**Material provided:**
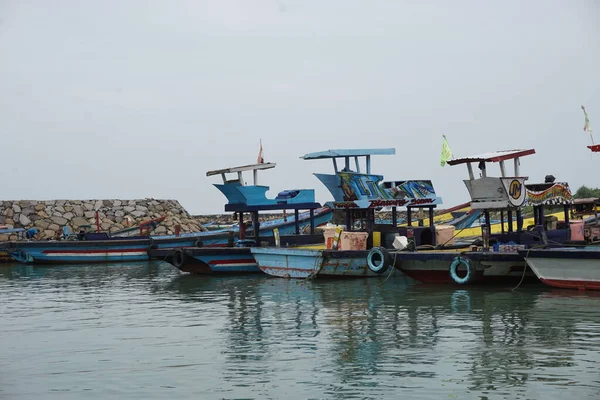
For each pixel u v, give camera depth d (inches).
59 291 1050.1
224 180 1221.1
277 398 500.1
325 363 577.9
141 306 885.2
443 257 918.4
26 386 541.6
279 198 1226.6
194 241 1542.8
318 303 849.5
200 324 751.1
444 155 1115.3
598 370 535.2
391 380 529.0
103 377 559.5
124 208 2079.2
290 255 1080.8
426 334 663.1
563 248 895.7
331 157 1117.7
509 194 900.6
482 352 592.7
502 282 929.5
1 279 1228.5
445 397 491.2
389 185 1107.3
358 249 1043.3
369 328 698.2
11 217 1921.8
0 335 721.6
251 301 886.4
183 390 522.6
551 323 685.9
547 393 491.8
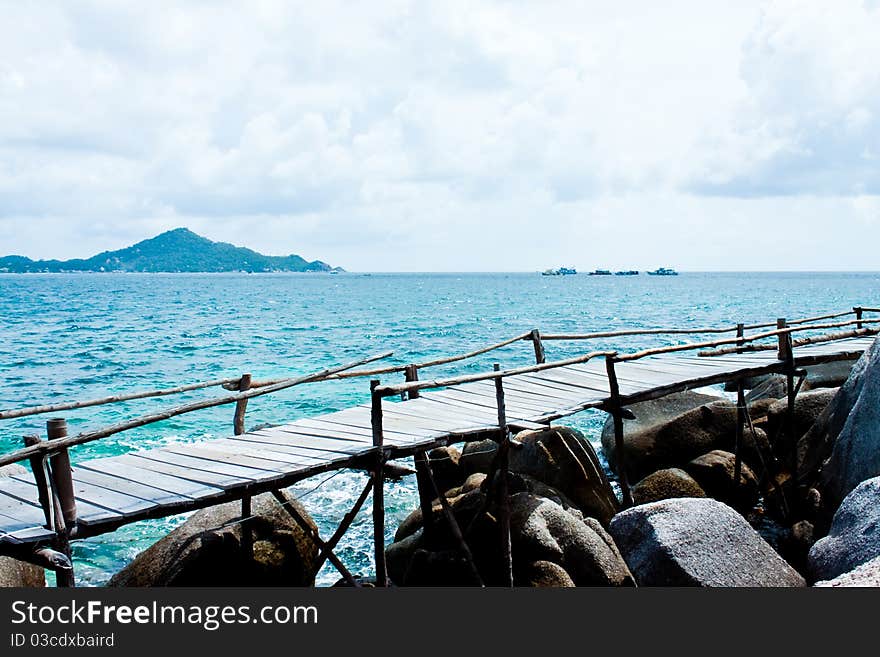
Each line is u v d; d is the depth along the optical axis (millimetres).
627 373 15234
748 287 165375
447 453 13906
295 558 10281
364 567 12492
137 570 9617
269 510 10414
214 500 8164
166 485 8469
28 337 49562
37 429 22375
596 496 12438
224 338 48531
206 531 9797
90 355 39750
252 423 22625
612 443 16969
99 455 18953
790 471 13906
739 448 13820
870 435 11359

**Instructions for the task:** Reading through the records above, report each line in which the string "depth" is found.

**Output for this task:**
For each pixel u v, give camera depth d (inches).
Each line is u v d; d is the depth along the optical axis (millimetres).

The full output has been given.